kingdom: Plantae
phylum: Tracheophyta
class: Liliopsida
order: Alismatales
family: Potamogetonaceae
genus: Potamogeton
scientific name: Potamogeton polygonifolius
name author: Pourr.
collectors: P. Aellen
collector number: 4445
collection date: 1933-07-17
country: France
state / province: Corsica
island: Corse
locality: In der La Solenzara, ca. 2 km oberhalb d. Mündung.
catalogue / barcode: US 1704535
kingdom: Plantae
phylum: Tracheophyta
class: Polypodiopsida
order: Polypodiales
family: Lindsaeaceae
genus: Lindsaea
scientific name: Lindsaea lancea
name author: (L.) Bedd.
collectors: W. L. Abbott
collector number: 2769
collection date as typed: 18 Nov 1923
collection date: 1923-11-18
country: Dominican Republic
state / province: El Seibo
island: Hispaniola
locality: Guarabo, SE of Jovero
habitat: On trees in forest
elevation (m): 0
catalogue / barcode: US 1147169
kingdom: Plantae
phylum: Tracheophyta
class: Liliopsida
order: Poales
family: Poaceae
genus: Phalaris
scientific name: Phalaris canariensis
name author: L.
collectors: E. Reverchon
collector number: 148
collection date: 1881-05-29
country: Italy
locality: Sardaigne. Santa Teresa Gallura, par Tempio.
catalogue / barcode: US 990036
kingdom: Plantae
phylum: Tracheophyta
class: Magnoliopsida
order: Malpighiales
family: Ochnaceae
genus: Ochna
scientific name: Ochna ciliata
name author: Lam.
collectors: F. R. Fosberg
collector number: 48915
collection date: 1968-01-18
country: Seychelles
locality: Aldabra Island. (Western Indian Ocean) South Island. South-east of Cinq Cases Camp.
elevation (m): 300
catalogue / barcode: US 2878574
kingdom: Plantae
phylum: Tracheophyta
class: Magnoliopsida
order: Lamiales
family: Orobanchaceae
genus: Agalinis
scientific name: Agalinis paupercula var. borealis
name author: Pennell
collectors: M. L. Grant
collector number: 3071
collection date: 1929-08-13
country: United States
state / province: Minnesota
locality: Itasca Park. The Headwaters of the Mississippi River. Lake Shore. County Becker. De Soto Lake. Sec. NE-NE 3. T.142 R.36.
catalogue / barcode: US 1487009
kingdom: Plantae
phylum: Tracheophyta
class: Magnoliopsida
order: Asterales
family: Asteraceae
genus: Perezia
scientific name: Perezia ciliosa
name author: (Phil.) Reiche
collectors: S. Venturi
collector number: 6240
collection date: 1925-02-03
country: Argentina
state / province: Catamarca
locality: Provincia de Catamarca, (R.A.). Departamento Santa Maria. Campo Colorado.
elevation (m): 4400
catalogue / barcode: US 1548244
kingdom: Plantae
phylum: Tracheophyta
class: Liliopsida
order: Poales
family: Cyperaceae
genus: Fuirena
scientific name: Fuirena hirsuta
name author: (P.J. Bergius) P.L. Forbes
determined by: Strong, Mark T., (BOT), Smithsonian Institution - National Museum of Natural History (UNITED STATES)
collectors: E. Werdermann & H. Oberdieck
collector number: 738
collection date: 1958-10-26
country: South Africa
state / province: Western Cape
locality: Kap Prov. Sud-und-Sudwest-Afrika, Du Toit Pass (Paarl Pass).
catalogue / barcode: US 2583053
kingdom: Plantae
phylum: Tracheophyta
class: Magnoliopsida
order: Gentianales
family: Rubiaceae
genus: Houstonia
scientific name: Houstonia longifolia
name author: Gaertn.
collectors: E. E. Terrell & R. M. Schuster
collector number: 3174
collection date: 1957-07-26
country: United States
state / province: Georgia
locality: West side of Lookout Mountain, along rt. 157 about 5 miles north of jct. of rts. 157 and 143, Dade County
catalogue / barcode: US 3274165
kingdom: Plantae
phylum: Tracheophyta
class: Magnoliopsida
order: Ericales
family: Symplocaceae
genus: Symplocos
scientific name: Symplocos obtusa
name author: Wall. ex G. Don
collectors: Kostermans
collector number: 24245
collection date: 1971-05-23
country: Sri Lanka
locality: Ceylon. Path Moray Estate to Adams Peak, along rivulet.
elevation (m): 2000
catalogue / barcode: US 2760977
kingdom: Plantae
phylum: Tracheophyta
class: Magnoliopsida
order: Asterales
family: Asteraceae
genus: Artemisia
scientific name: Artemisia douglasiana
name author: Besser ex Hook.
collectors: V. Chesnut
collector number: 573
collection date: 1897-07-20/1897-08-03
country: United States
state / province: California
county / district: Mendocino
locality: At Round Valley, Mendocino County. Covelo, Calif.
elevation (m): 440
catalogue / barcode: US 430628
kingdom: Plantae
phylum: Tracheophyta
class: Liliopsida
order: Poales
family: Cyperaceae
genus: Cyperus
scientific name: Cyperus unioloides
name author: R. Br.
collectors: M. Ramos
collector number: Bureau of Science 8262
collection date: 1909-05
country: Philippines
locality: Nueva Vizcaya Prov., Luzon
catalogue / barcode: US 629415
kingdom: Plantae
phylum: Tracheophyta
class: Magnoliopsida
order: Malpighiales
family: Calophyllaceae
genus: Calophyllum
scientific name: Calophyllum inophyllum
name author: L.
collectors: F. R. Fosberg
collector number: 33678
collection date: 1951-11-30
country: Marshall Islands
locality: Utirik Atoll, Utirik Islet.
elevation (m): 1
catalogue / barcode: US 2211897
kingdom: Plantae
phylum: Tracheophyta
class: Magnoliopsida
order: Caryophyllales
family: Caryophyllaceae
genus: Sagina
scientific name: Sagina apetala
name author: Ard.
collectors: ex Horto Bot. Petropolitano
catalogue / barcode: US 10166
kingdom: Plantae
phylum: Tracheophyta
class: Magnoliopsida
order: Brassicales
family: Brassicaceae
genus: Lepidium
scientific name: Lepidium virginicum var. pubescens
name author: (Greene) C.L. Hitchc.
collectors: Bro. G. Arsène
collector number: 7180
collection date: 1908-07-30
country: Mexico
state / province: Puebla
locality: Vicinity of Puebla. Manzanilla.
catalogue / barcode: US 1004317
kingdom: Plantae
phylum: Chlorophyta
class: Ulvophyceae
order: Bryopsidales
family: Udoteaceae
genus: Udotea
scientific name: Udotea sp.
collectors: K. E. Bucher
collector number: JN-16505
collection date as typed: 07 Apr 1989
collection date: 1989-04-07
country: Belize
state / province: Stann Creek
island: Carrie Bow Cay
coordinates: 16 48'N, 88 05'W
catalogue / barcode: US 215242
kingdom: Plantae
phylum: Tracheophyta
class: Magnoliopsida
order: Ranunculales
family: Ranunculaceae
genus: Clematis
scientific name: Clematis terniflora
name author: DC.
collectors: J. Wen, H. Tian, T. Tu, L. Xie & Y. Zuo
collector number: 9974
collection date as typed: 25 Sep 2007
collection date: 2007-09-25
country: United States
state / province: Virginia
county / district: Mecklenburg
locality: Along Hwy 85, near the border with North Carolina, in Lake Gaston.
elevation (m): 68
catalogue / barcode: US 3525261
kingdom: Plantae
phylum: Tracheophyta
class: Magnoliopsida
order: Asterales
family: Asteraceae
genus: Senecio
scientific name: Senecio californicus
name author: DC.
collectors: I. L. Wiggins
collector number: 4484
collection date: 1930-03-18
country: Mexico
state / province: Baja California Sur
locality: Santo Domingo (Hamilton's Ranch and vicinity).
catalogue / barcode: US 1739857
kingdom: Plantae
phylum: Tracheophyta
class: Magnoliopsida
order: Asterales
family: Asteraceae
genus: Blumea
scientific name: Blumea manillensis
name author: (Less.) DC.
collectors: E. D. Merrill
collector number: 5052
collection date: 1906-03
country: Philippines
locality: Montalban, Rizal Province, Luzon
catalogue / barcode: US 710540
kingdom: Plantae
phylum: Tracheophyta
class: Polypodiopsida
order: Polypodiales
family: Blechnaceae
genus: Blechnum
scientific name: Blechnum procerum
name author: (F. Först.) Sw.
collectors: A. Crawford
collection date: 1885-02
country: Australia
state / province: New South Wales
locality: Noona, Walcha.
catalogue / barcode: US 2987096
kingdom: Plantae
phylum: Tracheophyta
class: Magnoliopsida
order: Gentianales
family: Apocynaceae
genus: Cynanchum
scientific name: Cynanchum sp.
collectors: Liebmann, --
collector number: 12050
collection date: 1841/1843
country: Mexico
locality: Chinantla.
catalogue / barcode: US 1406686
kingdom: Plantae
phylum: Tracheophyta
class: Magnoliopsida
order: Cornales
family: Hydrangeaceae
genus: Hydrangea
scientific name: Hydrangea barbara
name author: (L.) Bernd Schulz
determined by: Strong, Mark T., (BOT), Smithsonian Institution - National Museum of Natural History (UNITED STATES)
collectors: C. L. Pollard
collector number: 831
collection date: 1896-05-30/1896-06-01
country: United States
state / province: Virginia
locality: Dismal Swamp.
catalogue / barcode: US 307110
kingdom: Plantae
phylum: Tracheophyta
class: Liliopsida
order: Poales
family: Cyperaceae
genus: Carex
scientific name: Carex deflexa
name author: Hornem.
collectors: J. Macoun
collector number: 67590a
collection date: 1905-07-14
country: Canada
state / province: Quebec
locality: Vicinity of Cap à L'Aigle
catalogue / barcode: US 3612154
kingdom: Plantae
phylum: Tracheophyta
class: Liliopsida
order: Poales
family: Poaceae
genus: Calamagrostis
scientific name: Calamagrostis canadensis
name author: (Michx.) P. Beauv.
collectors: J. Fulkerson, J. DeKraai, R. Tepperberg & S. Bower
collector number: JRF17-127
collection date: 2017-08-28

========================

### WHAT THE EXERCISE ASKS
Reproduce word for word the lines above, from the line containing "locality: Vicinity of Cap à L'Aigle" up to and including the final line of the rows.

### REPLY
locality: Vicinity of Cap à L'Aigle
catalogue / barcode: US 3612154
kingdom: Plantae
phylum: Tracheophyta
class: Liliopsida
order: Poales
family: Poaceae
genus: Calamagrostis
scientific name: Calamagrostis canadensis
name author: (Michx.) P. Beauv.
collectors: J. Fulkerson, J. DeKraai, R. Tepperberg & S. Bower
collector number: JRF17-127
collection date: 2017-08-28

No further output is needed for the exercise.